The nation is riveted on health care.
President Barack Obama and members of Congress want to change the way this nation delivers and pays for the care of the sick. Given the complexity and costs of health care, this certainly is the most ambitious political campaign of the still-new 21st century.
But the Obama administration is not short on ambition. Working with the House of Representatives, it already has taken steps to redesign the way the nation generates and uses energy. While the energy initiative, as it exists, would penalize those who mine coal and depend on it to generate electricity, it commands far less attention nationally than the ongoing health care debate, which has energized and enraged normally placid Americans. We're now in the finger-pointing, name-calling phase. Our own Sen. Jay Rockefeller is publicly flogging insurance companies. He has cast them as the bad guys. It's always handy to have someone to vilify in a public debate.
I cannot offer a detailed explanation of the pros and cons of the swirling health care proposals out there. I tend to hold a fairly narrow West Virginia view of the nation's colossal and disjointed health care system and its subtleties, intricacies and relationships.
As the son of a nurse, I learned about health care through osmosis. My mother was not shy about offering her views about health care during the time she took care of patients from the early 1940s to the mid-1980s.
For her, health care was a passion. She had watched her aunt work as a public health nurse in rural West Virginia, taking care of patients who were too poor or isolated to get to a doctor or hospital. Her aunt was her role model.
After World War II, many large employers offered generous health insurance to their workers. They wanted good people, and employers made health care a part of their employees' benefits. Workers and their families came to expect health care at no cost or low cost.
While working at a Parkersburg hospital, my mother saw health care change forever when President Lyndon Johnson and Congress established Medicare and Medicaid in 1965. She believed those new programs were game-changers -- a shift in public policy that forever altered the financial dynamics of health care delivery.
Those programs demonstrated that the federal government had a role to play in providing health care to certain populations, specifically the elderly and poor. People came to expect the government to fund and regulate health care delivery. Over time, it became the norm, a right, an accepted part of American life.
She also observed that the federal government's involvement gave health care providers more assurance that they would be paid for their services. She speculated that government's expanded role in financially supporting health care delivery would alter the way health professionals behaved.
Doctors who had made house calls in the 1950s changed their routines. Physicians remained committed to providing care, but now they had businesses to run -- scheduling, billing, referring. Medicine became more lucrative as it became more complex.
More medical technology became available, but at considerable cost. Communities built hospitals and filled them with trained professionals. Pharmaceutical companies developed new, effective and expensive medications and now advertise them, creating demand for drugs that promise to cure all sorts of ills.
Both health care providers and patients experienced seismic changes in their behavior, and those changes have driven up costs, consuming more and more of the nation's gross domestic product.
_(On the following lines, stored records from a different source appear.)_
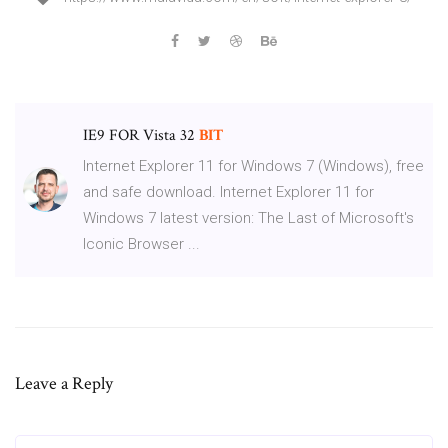
IE9 FOR Vista 32
BIT
Internet Explorer 11 for Windows 7 (Windows), free
and safe download. Internet Explorer 11 for
Windows 7 latest version: The Last of Microsoft's
Iconic Browser ...
Leave a Reply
According to the Kaiser Family Foundation, health care costs soared from $75 billion in 1970 -- $356 per U.S. resident and 7.2 percent of the GDP that year -- to a estimated $2.5 trillion this year, or $8,160 per U.S. resident and 17.6 percent of the nation's GDP.
The federal Centers for Medicare and Medicaid Services project that health care spending will be $4.3 trillion in 2018 -- that's $13,100 per resident and 20.3 percent of the GDP.
Against this tangled and growing web, the president and congressional leaders demand fairness from a system that never has been entirely "fair." In the meantime, highly trained physicians, nurses and other providers want to be paid. Hospitals have expenses to meet. Medical technology and drugs are costly. Insurance executives, whose companies' shareholders expect to earn money, have a critical role to play.
Considering the escalating costs of health care, I understand why many Americans want reform, but I have a difficult time believing we can change it without changing the expectations of patients and providers. Perhaps Obama and his allies have their sights set too high, trying to impose an immediate political solution to a problem that took decades to develop. Perhaps they have not made their case to the American people, who have come not to trust every government solution devised to make their lives better.
Perhaps less is better.
A friend has given some thought to the health care discussion, and his approach to health care is based in his belief in the laws of supply and demand and marketplace competition, which can reward the efficient and effective and allow patients to shop for services more prudently.
1. Train more physicians, nurses and medical technicians.
2. Require physicians and institutions to publish fee schedules so patients can shop effectively.
3. Reduce the duration of patents on drugs from 20 years to 10 years or less.
4. Cap pain and suffering and punitive damage awards in medical malpractice cases.
5. Allow states to regulate private insurance companies in much the same way they do utilities.
Again, less may be better. Making any sort of significant changes will be difficult, but starting modestly may resonate more with those who must pay the health care bill.